60+ epochs is the good range. #
For most of the convolution models, many had some continued gain up to about 45 to 60 epochs. I believe this will be highly dependent on how much training data is available, but it’s interesting to thing that running the model against the same data 40+ times is required to hit some sort of ceiling.
dropout added 10% #
The original AlexNet paper suggests that introducing dropout in the final connected layer (2 layers of linear + ReLU combinations) results in a significant raining improvement. They theorize this is due to the individual “neurons” in the matrices start to embed more generalization into themselves, not requiring the constant presence of the upstream neurons.
In my experience, this increased the accuracy by roughly 10% from the non-dropout version. So clearly, the neurons embedding more information is a critical part to better models.
flipping image data added 10% accuracy #
There isn’t much more I could do with model architecture to increase the accuracy, but I got some pointers to go look at data.
The biggest contributor was just flipping the image data half the time: I think this effectively doubles the dataset to some extent. Which implies that training data might be a bottleneck now rather than just learning capacity.

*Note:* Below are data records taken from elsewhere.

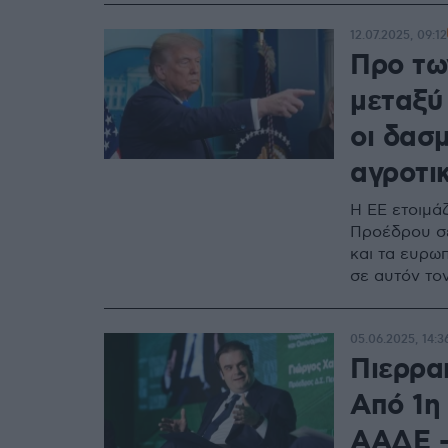
12.07.2025, 09:12
Προ τω
μεταξύ
οι δασμ
αγροτι
Η ΕΕ ετοιμά
Προέδρου σε
και τα ευρω
σε αυτόν τον
05.06.2025, 14:3
Πιερρα
Από 1η
ΑΑΔΕ -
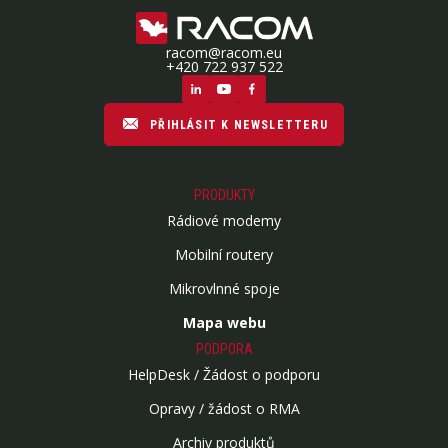
racom@racom.eu
+420 722 937 522
PŘIHLÁSIT K NEWSLETTERU
PRODUKTY
Rádiové modemy
Mobilní routery
Mikrovlnné spoje
Mapa webu
PODPORA
HelpDesk / Žádost o podporu
Opravy / žádost o RMA
Archiv produktů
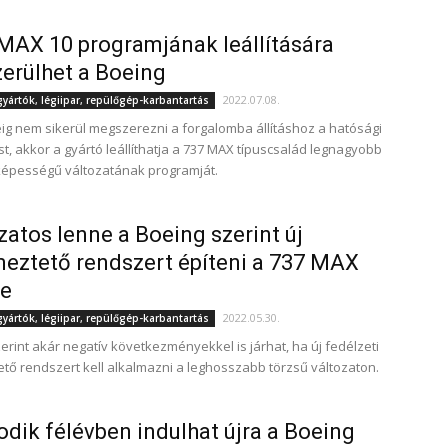
MAX 10 programjának leállítására
erülhet a Boeing
2022.07.08.
ártók, légiipar, repülőgép-karbantartás
ig nem sikerül megszerezni a forgalomba állításhoz a hatósági
t, akkor a gyártó leállíthatja a 737 MAX típuscsalád legnagyobb
épességű változatának programját.
atos lenne a Boeing szerint új
meztető rendszert építeni a 737 MAX
be
2022.05.30.
ártók, légiipar, repülőgép-karbantartás
zerint akár negatív következményekkel is járhat, ha új fedélzeti
ető rendszert kell alkalmazni a leghosszabb törzsű változaton.
dik félévben indulhat újra a Boeing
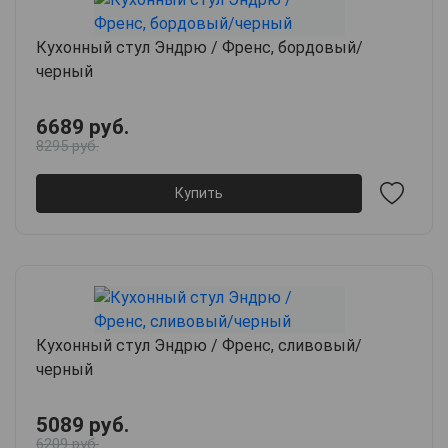
Кухонный стул Эндрю / Френс, бордовый/
черный
6689 руб.
8295 руб.
Купить
Кухонный стул Эндрю / Френс, сливовый/
черный
5089 руб.
6209 руб.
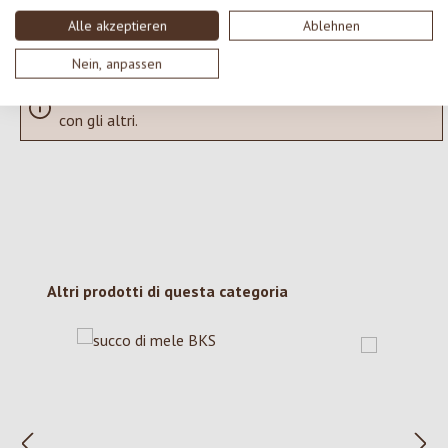
Visualizza le valutazioni solo nella lingua corrente.
Alle akzeptieren
Ablehnen
Nein, anpassen
Nessuna recensione trovata Condividi le tue opinioni
con gli altri.
Salta la galleria dei prodotti
Altri prodotti di questa categoria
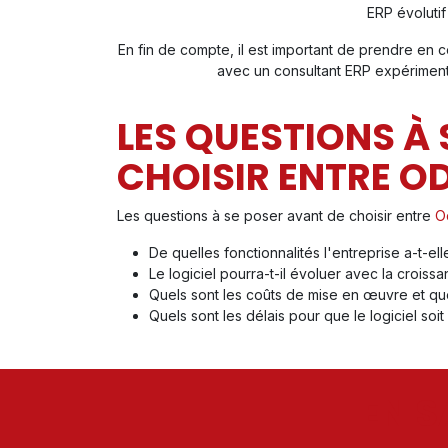
ERP évolutif
En fin de compte, il est important de prendre en c
avec un consultant ERP expériment
LES QUESTIONS À 
CHOISIR ENTRE O
Les questions à se poser avant de choisir entre
O
De quelles fonctionnalités l'entreprise a-t-el
Le logiciel pourra-t-il évoluer avec la croiss
Quels sont les coûts de mise en œuvre et que
Quels sont les délais pour que le logiciel soit
EN S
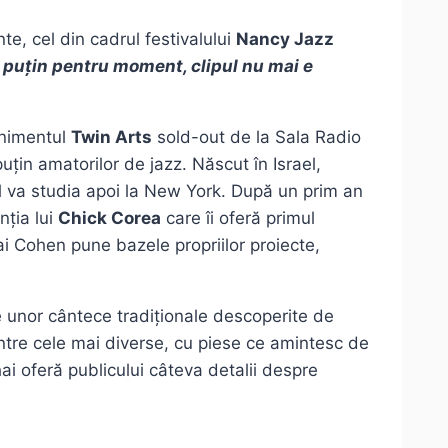
e, cel din cadrul festivalului
Nancy Jazz
l puțin pentru moment, clipul nu mai e
enimentul
Twin Arts
sold-out de la Sala Radio
țin amatorilor de jazz. Născut în Israel,
îl va studia apoi la New York. După un prim an
nția lui
Chick Corea
care îi oferă primul
ai Cohen pune bazele propriilor proiecte,
le unor cântece tradiționale descoperite de
dintre cele mai diverse, cu piese ce amintesc de
hai oferă publicului câteva detalii despre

Some other things I tried, which has less of an effect:
- Scaling the data up and cropping didn’t seem to improve much. Maybe 1-2% at most.

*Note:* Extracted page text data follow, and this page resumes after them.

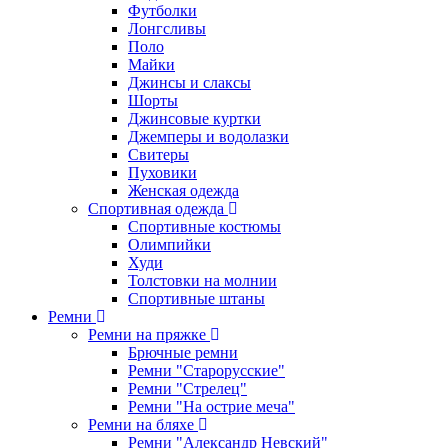
Футболки
Лонгсливы
Поло
Майки
Джинсы и слаксы
Шорты
Джинсовые куртки
Джемперы и водолазки
Свитеры
Пуховики
Женская одежда
Спортивная одежда
Спортивные костюмы
Олимпийки
Худи
Толстовки на молнии
Спортивные штаны
Ремни
Ремни на пряжке
Брючные ремни
Ремни "Старорусские"
Ремни "Стрелец"
Ремни "На острие меча"
Ремни на бляхе
Ремни "Александр Невский"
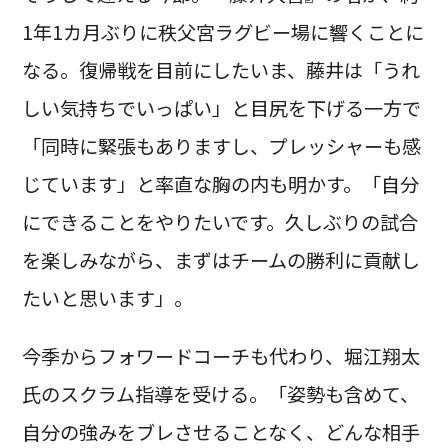
1年1カ月ぶりに秩父宮ラグビー場に響くことに
なる。復帰戦を目前にしたいま、藤井は「うれ
しい気持ちでいっぱい」と目尻を下げる一方で
「同時に緊張もありますし、プレッシャーも感
じています」と率直な胸の内も明かす。「自分
にできることをやりたいです。久しぶりの試合
を楽しみながら、まずはチームの勝利に貢献し
たいと思います」。
今季からフォワードコーチも代わり、堀江翔太
氏のスクラム指導を受ける。「姿勢も含めて、
自分の強みをブレさせることなく、どんな相手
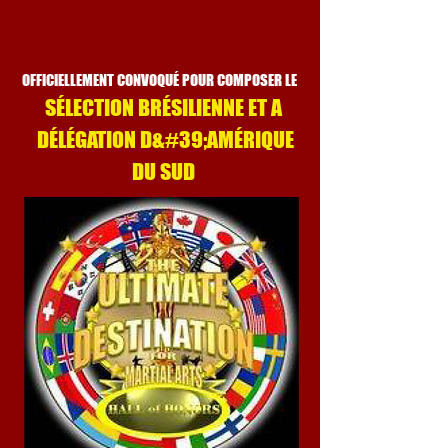
OFFICIELLEMENT CONVOQUÉ POUR COMPOSER LE
SÉLECTION BRÉSILIENNE ET A
DÉLÉGATION D&#39;AMÉRIQUE
DU SUD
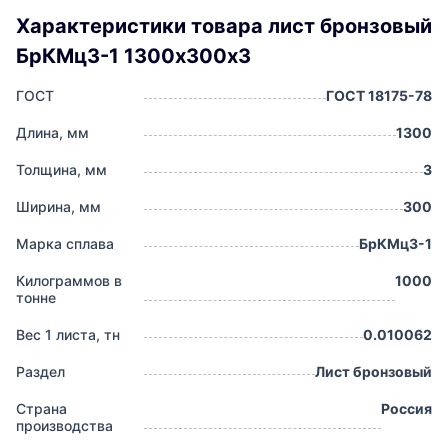
Характеристики товара лист бронзовый
БрКМц3-1 1300х300х3
ГОСТ
ГОСТ 18175-78
Длина, мм
1300
Толщина, мм
3
Ширина, мм
300
Марка сплава
БрКМц3-1
Килограммов в
1000
тонне
Вес 1 листа, тн
0.010062
Раздел
Лист бронзовый
Страна
Россия
производства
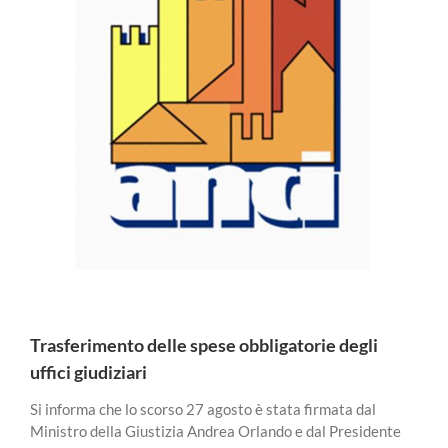
Trasferimento delle spese obbligatorie degli
uffici giudiziari
Si informa che lo scorso 27 agosto è stata firmata dal
Ministro della Giustizia Andrea Orlando e dal Presidente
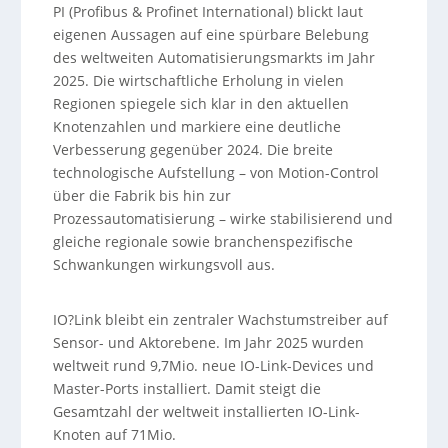
PI (Profibus & Profinet International) blickt laut
eigenen Aussagen auf eine spürbare Belebung
des weltweiten Automatisierungsmarkts im Jahr
2025. Die wirtschaftliche Erholung in vielen
Regionen spiegele sich klar in den aktuellen
Knotenzahlen und markiere eine deutliche
Verbesserung gegenüber 2024. Die breite
technologische Aufstellung – von Motion-Control
über die Fabrik bis hin zur
Prozessautomatisierung – wirke stabilisierend und
gleiche regionale sowie branchenspezifische
Schwankungen wirkungsvoll aus.
IO?Link bleibt ein zentraler Wachstumstreiber auf
Sensor- und Aktorebene. Im Jahr 2025 wurden
weltweit rund 9,7Mio. neue IO-Link-Devices und
Master-Ports installiert. Damit steigt die
Gesamtzahl der weltweit installierten IO-Link-
Knoten auf 71Mio.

- Changing exposure, brightness also had maybe a 1-2% difference, although training still ended up in the same range.
my current score: 78% #
For the imagenette, I was able to get a 78% score after 60 epochs. This is pretty good, as the original AlexNet paper, with a much larger dataset and longer training time, reached 85%.
I did not see any overfitting directly (which I’d expect to see via loss curve that has an upward trend after multiple epochs). But I did see the loss plateau after about 45 epochs or so.
Some quick notes:
- Adding RMSNorm in the first 2 layers added roughly 1-2%.
- Originally I had only convolutional layers with stride=2 rather than maxpool. With the maxpool layers instead I had a 4-5% bump.